Per motivi di urgenza può deliberare su tutte le questioni, salvo ratifica da sottoporre al Consiglio.

Il Presidente ha la facoltà di rilasciare procure speciali per singoli atti e categorie di atti e di nominare avvocati e procuratori alle liti. Il Vice Presidente sostituisce e fa le veci del Presidente in caso di sua assenza o impedimento.

Art. 14 - COLLEGIO DEI REVISORI

Ove lo sviluppo dell'attività ne palesi l'opportunità, il Consiglio di Amministrazione potrà affidare il controllo ad una Società di revisione designata dal Consiglio di Amministrazione fra le Società di revisione iscritte nell'albo speciale tenuto dalla Commissione Nazionale per le Società e la Borsa, di cui all'art. 2 della legge 7 giugno 1974 n. 216 ì, con incarico triennale.

Art. 15 - GRATUITA' DELLE CARICHE

Le cariche di Presidente e Vice Presidente sono gratuite, salvo il rimborso delle spese per lo svolgimento dell'ufficio e salva l'eventualità di compensi, se deliberati dal Consiglio di Amministrazione, per incarichi relativi ad attività non connesse alla carica.

Art. 16 - ESERCIZIO FINANZIARIO

L'esercizio finanziario della Fondazione ha inizio il 1° aprile e termina il 31 marzo di ogni anno.

Art. 17 - SCIOGLIMENTO

Nel caso lo scopo della Fondazione sia stato raggiunto, si sia esaurito o sia divenuto impossibile o di scarsa utilità, la Fondazione si estingue.
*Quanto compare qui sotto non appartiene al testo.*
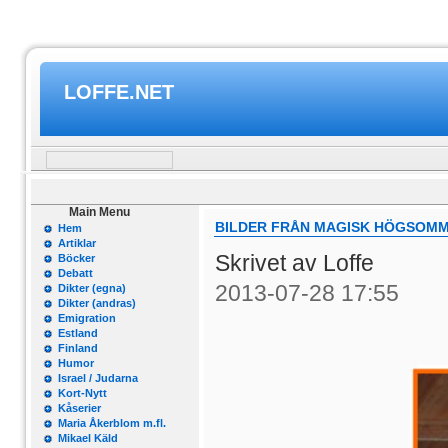
LOFFE.NET
Main Menu
BILDER FRÅN MAGISK HÖGSOMMA
Hem
Artiklar
Skrivet av Loffe
Böcker
Debatt
2013-07-28 17:55
Dikter (egna)
Dikter (andras)
Emigration
Estland
Finland
Humor
Israel / Judarna
Kort-Nytt
Kåserier
Maria Åkerblom m.fl.
Mikael Käld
Lo scioglimento della Fondazione va deliberato dal Consiglio d'Amministrazione. I beni che restano dopo eseguita la liquidazione saranno devoluti in conformità a deliberazione del Consiglio di Amministrazione. In ogni caso di estinzione dalle Fondazione, il Consiglio di Amministrazione nomina un liquidatore, che potrà essere scelto fra i suoi membri.

Art. 18 - NORME APPLICABILI

Per tutto quanto non espressamente disposto, si intendono richiamate le disposizioni del Codice Civile in tema di Fondazioni.